** Material for the task **
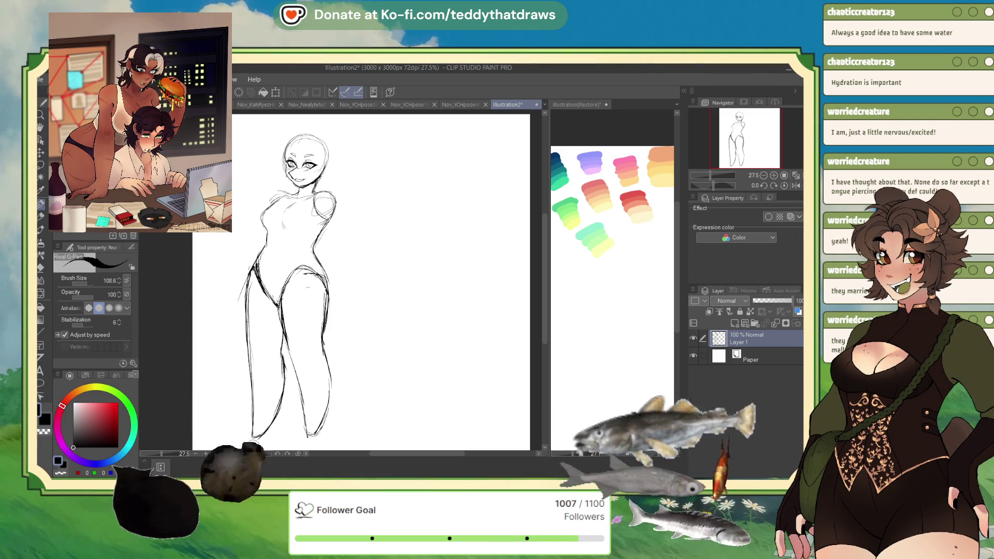
click(796, 185)
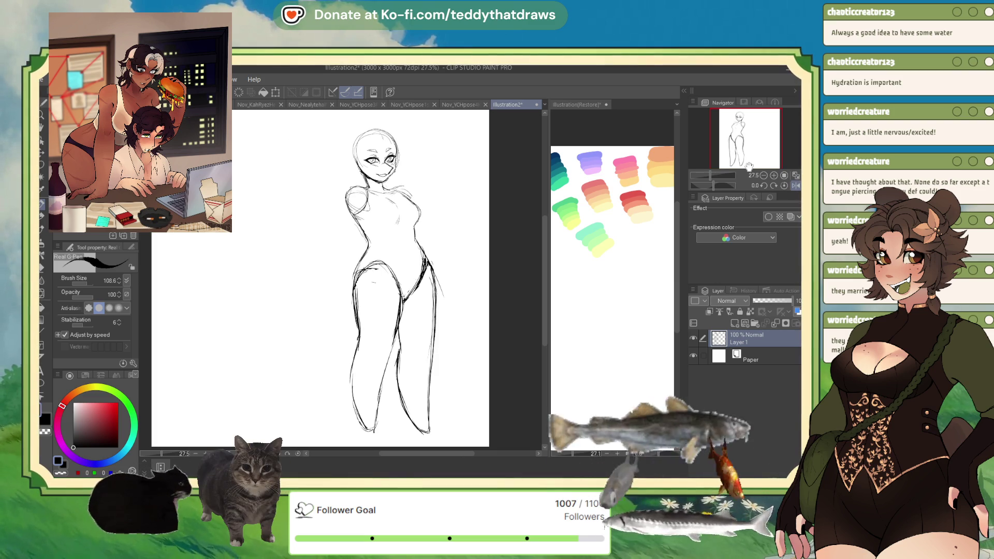
mouse_move(376, 240)
mouse_down()
mouse_move(343, 278)
mouse_move(336, 390)
mouse_up()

** The problem **
Apart from the images, please copy every line of the data exactly as written.

** Exercise result **
click(796, 185)
mouse_move(376, 240)
mouse_down()
mouse_move(343, 278)
mouse_move(336, 390)
mouse_up()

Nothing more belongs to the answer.